======== Supplied information

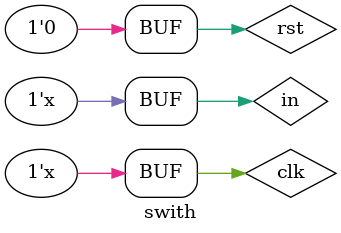
<source format=v>
module swith();
reg clk, rst, in;
wire out;
//level_to_pulse pulse(clk,rst,in,out);
light_switch switch(clk,rst,in,out,pulse);

always
begin
  	
    #5 clk = ~clk;
    end
    always
    #20 in =~in;
initial 
 begin 
 clk =1;
 rst = 1;
 in = 1;
 #10 rst =0;
 end
 endmodule
</source>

================

> [Request]
Restate every record above word for word, without images.

> [Answer box]
<source format=v>
module swith();
reg clk, rst, in;
wire out;
//level_to_pulse pulse(clk,rst,in,out);
light_switch switch(clk,rst,in,out,pulse);

always
begin
  	
    #5 clk = ~clk;
    end
    always
    #20 in =~in;
initial 
 begin 
 clk =1;
 rst = 1;
 in = 1;
 #10 rst =0;
 end
 endmodule
</source>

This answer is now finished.